Genotoxicity assessment of per- and polyfluoroalkyl substances mixtures in human liver cells (HepG2)

Per- and polyfluoroalkyl substances (PFAS) are ubiquitous, toxic, and persistent environmental chemicals of concern that have been widely detected in all environmental matrices including human biological fluids. Although humans are exposed to complex mixtures of PFAS, it remains uncertain whether the co-exposure to PFAS mixtures could induce genotoxic damage in humans. Hence, this study evaluated the combined genotoxicity of PFAS mixtures in a human cell line system.
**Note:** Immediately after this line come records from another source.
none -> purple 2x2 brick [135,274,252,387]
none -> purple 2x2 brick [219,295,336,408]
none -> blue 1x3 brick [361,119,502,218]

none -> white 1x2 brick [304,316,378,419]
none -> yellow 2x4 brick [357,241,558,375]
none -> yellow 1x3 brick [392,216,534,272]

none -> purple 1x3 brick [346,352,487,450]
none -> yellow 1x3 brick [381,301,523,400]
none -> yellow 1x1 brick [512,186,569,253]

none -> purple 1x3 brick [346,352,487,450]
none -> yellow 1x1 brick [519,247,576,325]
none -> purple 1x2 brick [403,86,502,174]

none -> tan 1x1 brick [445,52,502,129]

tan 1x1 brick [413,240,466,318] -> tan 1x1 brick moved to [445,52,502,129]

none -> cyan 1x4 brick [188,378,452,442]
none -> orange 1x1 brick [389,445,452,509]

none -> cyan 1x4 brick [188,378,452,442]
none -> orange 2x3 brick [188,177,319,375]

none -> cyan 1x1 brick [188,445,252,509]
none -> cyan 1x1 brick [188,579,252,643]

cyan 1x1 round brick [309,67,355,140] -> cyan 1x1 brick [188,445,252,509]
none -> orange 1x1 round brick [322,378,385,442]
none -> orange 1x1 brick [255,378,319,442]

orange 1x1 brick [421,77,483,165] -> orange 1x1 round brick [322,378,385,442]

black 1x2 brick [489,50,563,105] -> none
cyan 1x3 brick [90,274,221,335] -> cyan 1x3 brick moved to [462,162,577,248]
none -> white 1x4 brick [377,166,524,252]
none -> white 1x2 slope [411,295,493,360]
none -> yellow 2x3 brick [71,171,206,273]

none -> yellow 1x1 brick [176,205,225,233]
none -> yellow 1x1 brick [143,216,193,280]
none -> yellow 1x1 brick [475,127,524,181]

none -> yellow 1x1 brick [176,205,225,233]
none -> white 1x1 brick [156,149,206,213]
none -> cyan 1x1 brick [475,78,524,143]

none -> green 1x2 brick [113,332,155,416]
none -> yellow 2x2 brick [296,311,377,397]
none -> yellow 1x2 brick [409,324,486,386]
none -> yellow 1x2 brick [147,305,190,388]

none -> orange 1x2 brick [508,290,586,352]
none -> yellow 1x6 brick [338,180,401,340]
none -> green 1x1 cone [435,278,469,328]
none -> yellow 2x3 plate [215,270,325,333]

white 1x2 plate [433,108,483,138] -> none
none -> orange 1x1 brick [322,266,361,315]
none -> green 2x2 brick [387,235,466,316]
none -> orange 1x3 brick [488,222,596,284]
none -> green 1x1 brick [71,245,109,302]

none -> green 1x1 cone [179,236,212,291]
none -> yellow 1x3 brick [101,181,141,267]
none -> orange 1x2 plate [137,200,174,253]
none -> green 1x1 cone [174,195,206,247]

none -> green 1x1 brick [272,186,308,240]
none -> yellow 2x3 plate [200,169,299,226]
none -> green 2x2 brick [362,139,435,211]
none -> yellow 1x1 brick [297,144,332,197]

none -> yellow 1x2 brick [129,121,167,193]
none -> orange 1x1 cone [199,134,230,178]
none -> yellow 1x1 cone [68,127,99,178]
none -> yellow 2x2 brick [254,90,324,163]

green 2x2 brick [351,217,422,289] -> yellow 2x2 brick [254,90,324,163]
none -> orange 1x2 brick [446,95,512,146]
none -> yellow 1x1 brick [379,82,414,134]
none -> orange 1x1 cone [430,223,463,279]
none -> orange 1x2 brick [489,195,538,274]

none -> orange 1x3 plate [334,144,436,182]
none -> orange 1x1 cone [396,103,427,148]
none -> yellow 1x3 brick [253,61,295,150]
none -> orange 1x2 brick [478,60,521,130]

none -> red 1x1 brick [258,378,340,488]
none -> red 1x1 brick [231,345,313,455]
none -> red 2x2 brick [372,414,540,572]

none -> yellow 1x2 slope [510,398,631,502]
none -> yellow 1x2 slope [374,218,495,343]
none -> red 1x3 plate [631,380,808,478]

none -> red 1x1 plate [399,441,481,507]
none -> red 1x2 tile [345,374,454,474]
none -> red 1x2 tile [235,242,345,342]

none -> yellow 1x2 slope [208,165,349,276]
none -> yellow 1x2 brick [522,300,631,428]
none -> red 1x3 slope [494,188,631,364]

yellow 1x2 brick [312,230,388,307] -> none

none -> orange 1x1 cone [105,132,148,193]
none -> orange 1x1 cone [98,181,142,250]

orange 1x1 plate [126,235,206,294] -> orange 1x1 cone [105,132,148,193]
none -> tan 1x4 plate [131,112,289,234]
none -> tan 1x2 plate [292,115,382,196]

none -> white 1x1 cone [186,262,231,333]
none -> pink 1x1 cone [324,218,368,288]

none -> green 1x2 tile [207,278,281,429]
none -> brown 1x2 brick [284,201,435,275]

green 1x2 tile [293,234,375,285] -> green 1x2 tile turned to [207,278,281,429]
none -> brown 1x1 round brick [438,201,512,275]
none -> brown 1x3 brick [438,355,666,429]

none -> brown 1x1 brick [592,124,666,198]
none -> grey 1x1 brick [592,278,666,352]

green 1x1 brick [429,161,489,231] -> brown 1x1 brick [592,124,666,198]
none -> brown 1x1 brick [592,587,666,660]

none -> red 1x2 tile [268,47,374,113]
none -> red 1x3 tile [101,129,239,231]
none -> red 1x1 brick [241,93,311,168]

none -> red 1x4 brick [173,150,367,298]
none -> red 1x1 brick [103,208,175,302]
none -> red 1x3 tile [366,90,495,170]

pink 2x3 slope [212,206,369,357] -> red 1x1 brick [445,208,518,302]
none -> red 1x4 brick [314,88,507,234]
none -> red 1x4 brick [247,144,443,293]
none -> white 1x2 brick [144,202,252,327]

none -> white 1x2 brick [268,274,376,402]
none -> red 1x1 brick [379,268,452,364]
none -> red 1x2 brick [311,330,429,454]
To assess the possible genotoxic damage caused by human exposure to PFAS and their mixtures, we investigated their potential to induce cytotoxicity (cell viability) and genotoxicity (DNA damage) in a human liver cell line (HepG2). The selected PFAS include perfluorononanoic acid (PFNA), perfluorooctane sulfonic acid (PFOS), perfluorodecanoic acid (PFDA), perfluorooctanoic acid (PFOA), and perfluorohexane sulfonic acid (PFHxS). The interaction toxicities of these PFAS in binary mixtures were also determined using the additive index approach. The results revealed that exposure to PFNA, PFOS, PFDA, PFOA, and PFHxS singly and in binary mixtures induced a concentration-dependent decrease in cell viability. The additive index values indicated that the binary mixtures of PFOS + PFNA, PFOS + PFDA, and PFOS + PFOA displayed synergistic interaction, whereas the binary mixtures of PFOS + PFHxS, PFOA + PFNA, PFOA + PFDA, and PFOA + PFHxS behaved additively. Using the alkaline Comet assay, the potential of PFAS and their mixtures to induce DNA damage was evaluated based on a 1:1 ratio of the concentration of respective compounds required to produce a 1/10th of effective concentrations causing 50 % inhibition in cell viability (EC50). The results revealed that exposure to PFNA, PFOS, PFDA, PFOA, and PFHxS singly and in binary mixtures (PFOS + PFNA, PFOS + PFDA, PFOS + PFOA, PFOS + PFHxS, PFOA + PFNA, PFOA + PFDA, and PFOA + PFHxS) caused a moderate increase in cellular DNA damage, but no dose-response relationship was observed. Overall, this study indicates that the tested PFAS causes a concentration-dependent decrease in cell viability and only a modest increase in cellular DNA damage under these conditions.